# WHAT IS EXPECTED:
Whenever a picture appears, leave it out while repeating all the other data exactly.

# Collected data:
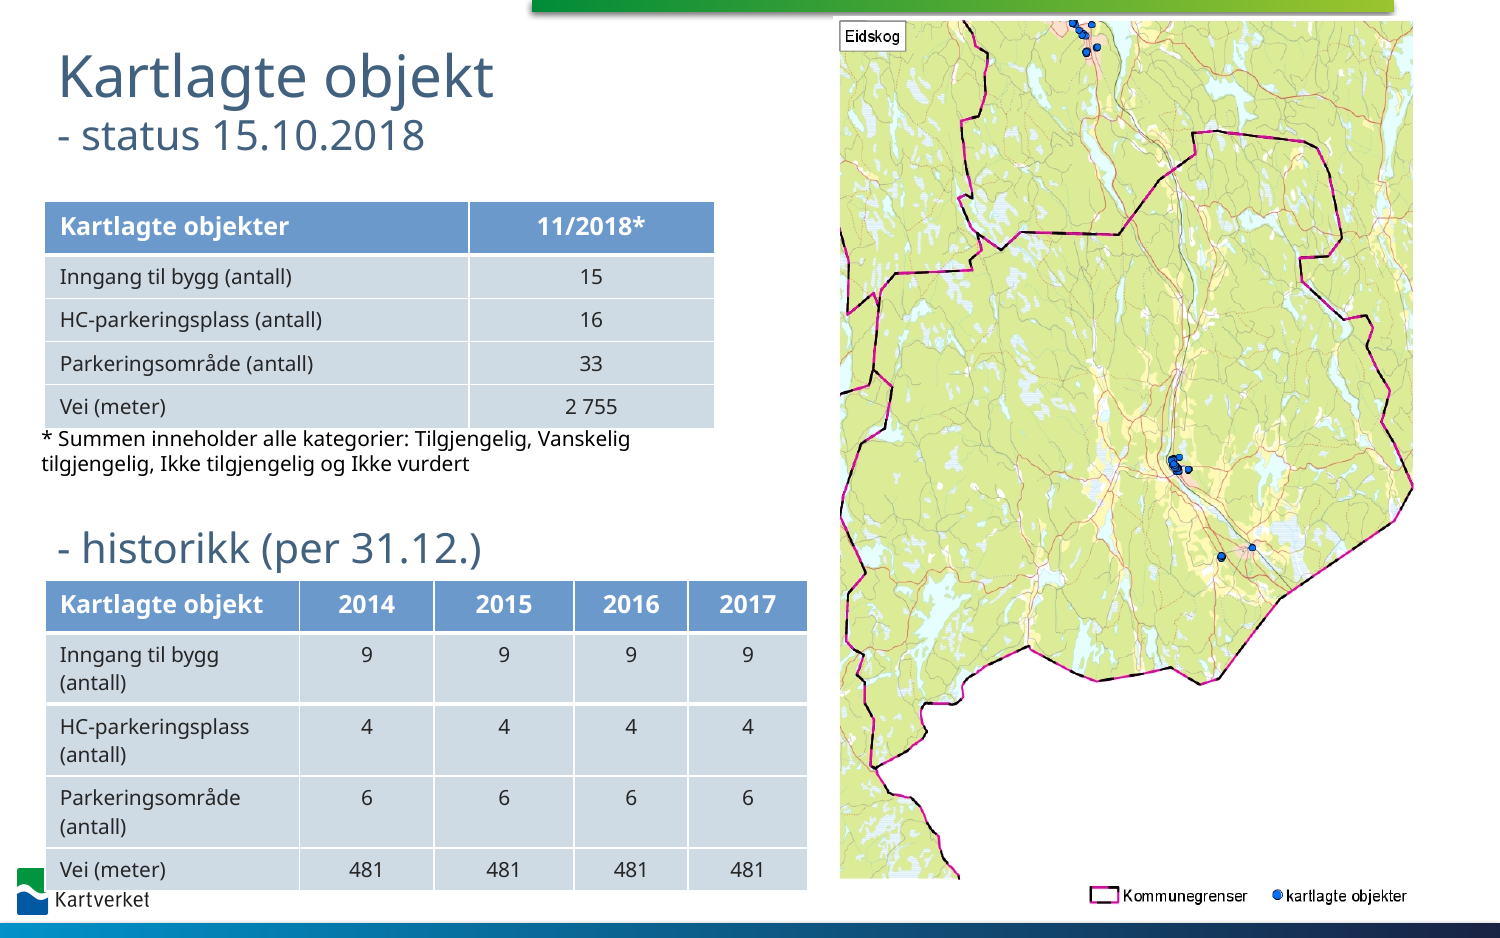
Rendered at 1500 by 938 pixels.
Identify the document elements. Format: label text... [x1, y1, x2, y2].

table_cell 6 [575, 777, 687, 847]
table_cell 16 [470, 299, 714, 341]
table_cell 4 [435, 706, 573, 775]
table_cell 15 [470, 257, 714, 298]
table_cell 9 [435, 635, 573, 702]
table_cell 4 [575, 706, 687, 775]
table_cell 481 [689, 849, 807, 890]
table_cell Parkeringsområde (antall) [46, 777, 299, 847]
table_cell 481 [435, 849, 573, 890]
table_cell 6 [689, 777, 807, 847]
table_cell 481 [300, 849, 433, 890]
table_cell HC-parkeringsplass (antall) [45, 299, 468, 341]
table_cell 6 [300, 777, 433, 847]
table_cell 9 [575, 635, 687, 702]
text_box * Summen inneholder alle kategorier: Tilgjengelig, Vanskelig tilgjengelig, Ikke tilgjengelig og Ikke vurdert [26, 417, 711, 483]
table_cell 4 [300, 706, 433, 775]
text_box Kartlagte objekt - status 15.10.2018 [42, 24, 828, 167]
table_cell 2 755 [470, 385, 714, 428]
table_cell Inngang til bygg (antall) [46, 635, 299, 702]
table_header 2017 [689, 581, 807, 631]
table_header 2015 [435, 581, 573, 631]
table_cell HC-parkeringsplass (antall) [46, 706, 299, 775]
table_cell 4 [689, 706, 807, 775]
table_header 2016 [575, 581, 687, 631]
table_cell 33 [470, 342, 714, 384]
table_cell Vei (meter) [46, 849, 299, 890]
table_header Kartlagte objekter [45, 202, 468, 253]
table_cell 6 [435, 777, 573, 847]
table_cell Inngang til bygg (antall) [45, 257, 468, 298]
table_header 2014 [300, 581, 433, 631]
table_header 11/2018* [470, 202, 714, 253]
table_cell 9 [300, 635, 433, 702]
table_header Kartlagte objekt [46, 581, 299, 631]
picture [833, 16, 1419, 913]
table_cell 481 [575, 849, 687, 890]
text_box - historikk (per 31.12.) [42, 496, 828, 580]
table_cell Vei (meter) [45, 385, 468, 417]
table_cell Parkeringsområde (antall) [45, 342, 468, 384]
table_cell 9 [689, 635, 807, 702]
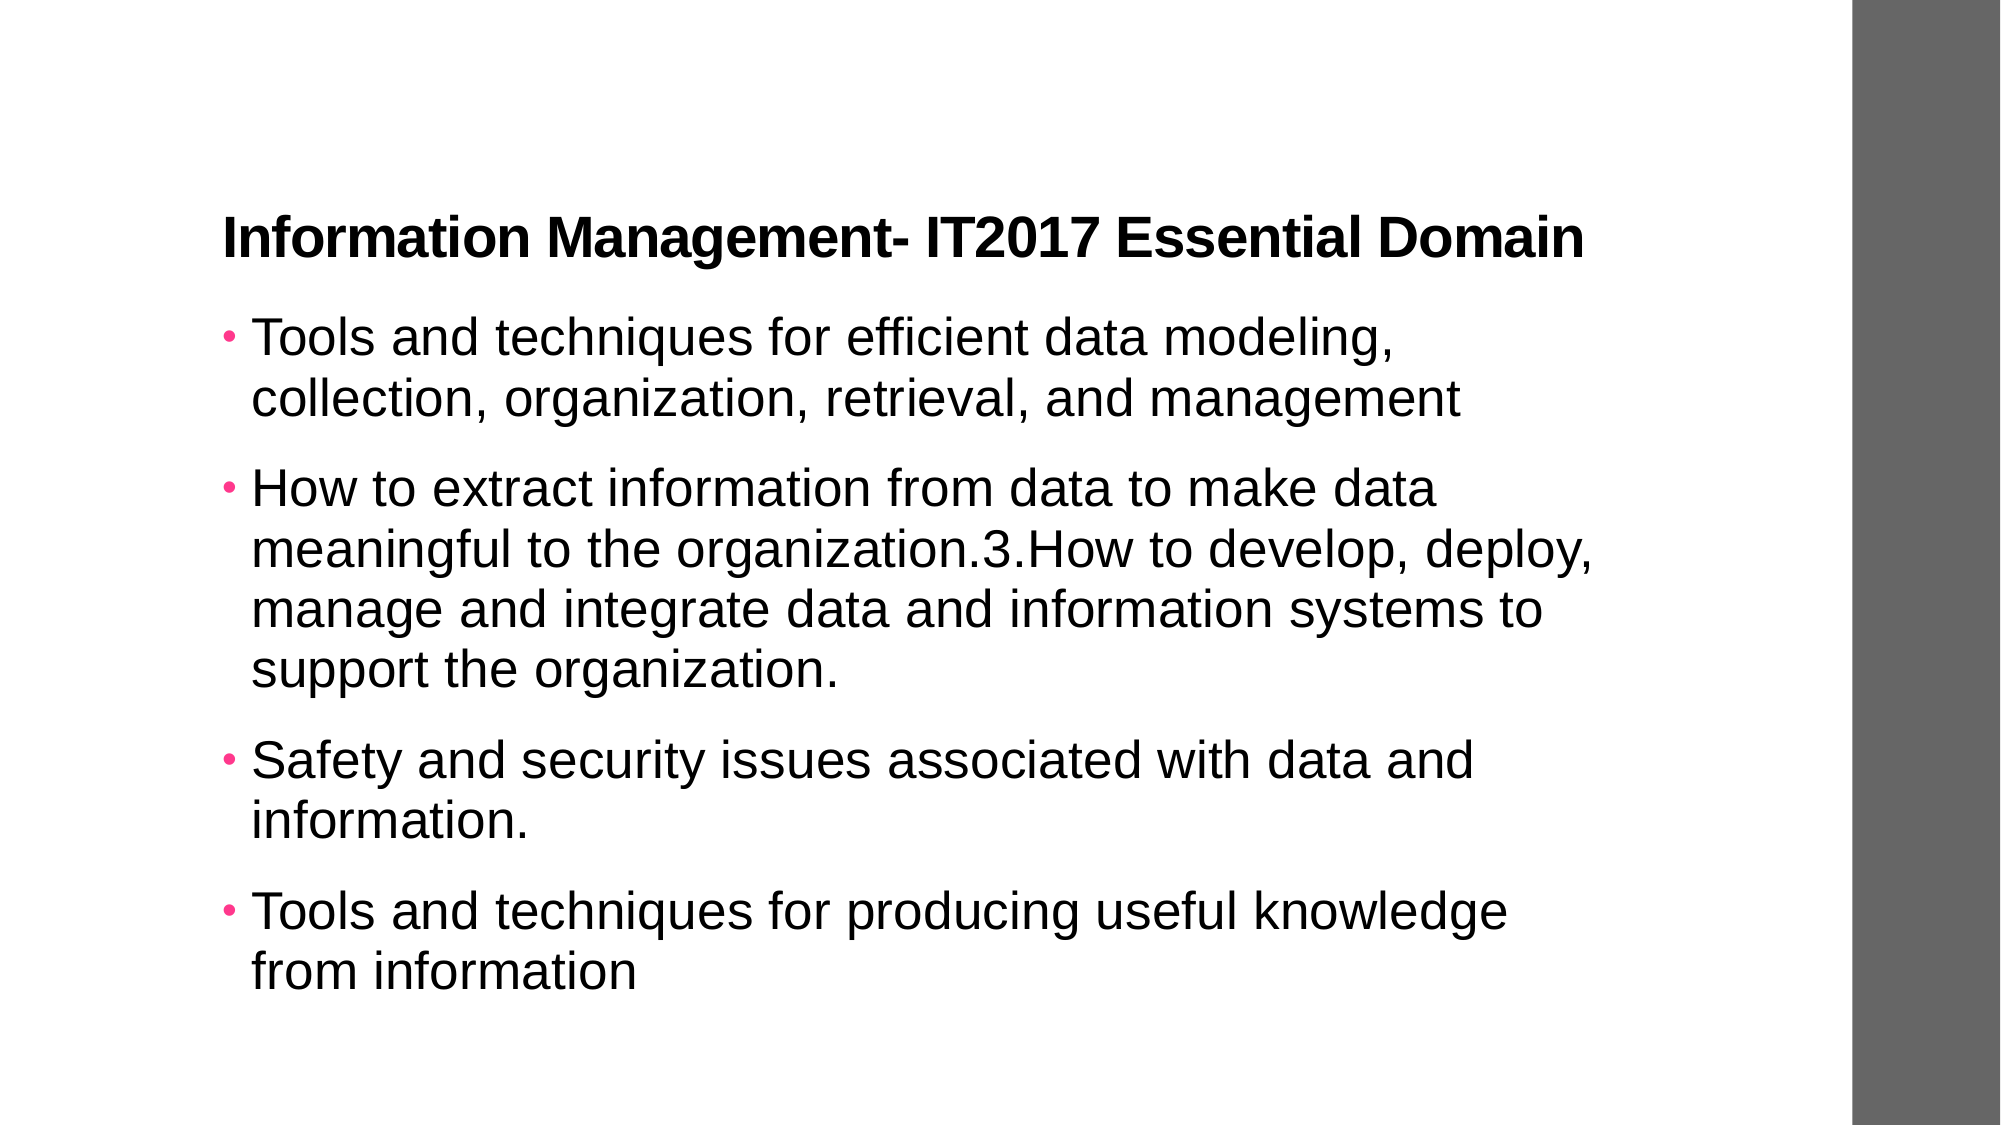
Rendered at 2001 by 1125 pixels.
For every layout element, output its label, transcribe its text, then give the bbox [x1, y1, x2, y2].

list Tools and techniques for efficient data modeling, collection, organization, retrieval, and management How to extract information from data to make data meaningful to the organization.3.How to develop, deploy, manage and integrate data and information systems to support the organization. Safety and security issues associated with data and information. Tools and techniques for producing useful knowledge from information [206, 299, 1617, 1014]
title Information Management- IT2017 Essential Domain [206, 43, 1797, 278]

# TASK ANSWER:
Rendered at 1500 by 938 pixels.
Identify the document elements. Format: label text... [x1, y1, x2, y2].

table_cell 6 [575, 777, 687, 847]
table_cell 16 [470, 299, 714, 341]
table_cell 4 [435, 706, 573, 775]
table_cell 15 [470, 257, 714, 298]
table_cell 9 [435, 635, 573, 702]
table_cell 4 [575, 706, 687, 775]
table_cell 481 [689, 849, 807, 890]
table_cell Parkeringsområde (antall) [46, 777, 299, 847]
table_cell 481 [435, 849, 573, 890]
table_cell 6 [689, 777, 807, 847]
table_cell 481 [300, 849, 433, 890]
table_cell HC-parkeringsplass (antall) [45, 299, 468, 341]
table_cell 6 [300, 777, 433, 847]
table_cell 9 [575, 635, 687, 702]
text_box * Summen inneholder alle kategorier: Tilgjengelig, Vanskelig tilgjengelig, Ikke tilgjengelig og Ikke vurdert [26, 417, 711, 483]
table_cell 4 [300, 706, 433, 775]
text_box Kartlagte objekt - status 15.10.2018 [42, 24, 828, 167]
table_cell 2 755 [470, 385, 714, 428]
table_cell Inngang til bygg (antall) [46, 635, 299, 702]
table_header 2017 [689, 581, 807, 631]
table_header 2015 [435, 581, 573, 631]
table_cell HC-parkeringsplass (antall) [46, 706, 299, 775]
table_cell 4 [689, 706, 807, 775]
table_header 2016 [575, 581, 687, 631]
table_cell 33 [470, 342, 714, 384]
table_cell Vei (meter) [46, 849, 299, 890]
table_header Kartlagte objekter [45, 202, 468, 253]
table_cell 6 [435, 777, 573, 847]
table_cell Inngang til bygg (antall) [45, 257, 468, 298]
table_header 2014 [300, 581, 433, 631]
table_header 11/2018* [470, 202, 714, 253]
table_cell 9 [300, 635, 433, 702]
table_header Kartlagte objekt [46, 581, 299, 631]
picture [833, 16, 1419, 913]
table_cell 481 [575, 849, 687, 890]
text_box - historikk (per 31.12.) [42, 496, 828, 580]
table_cell Vei (meter) [45, 385, 468, 417]
table_cell Parkeringsområde (antall) [45, 342, 468, 384]
table_cell 9 [689, 635, 807, 702]
Rendered at 2001 by 1125 pixels.
For every layout element, output its label, transcribe its text, then give the bbox [x1, y1, x2, y2].

list Tools and techniques for efficient data modeling, collection, organization, retrieval, and management How to extract information from data to make data meaningful to the organization.3.How to develop, deploy, manage and integrate data and information systems to support the organization. Safety and security issues associated with data and information. Tools and techniques for producing useful knowledge from information [206, 299, 1617, 1014]
title Information Management- IT2017 Essential Domain [206, 43, 1797, 278]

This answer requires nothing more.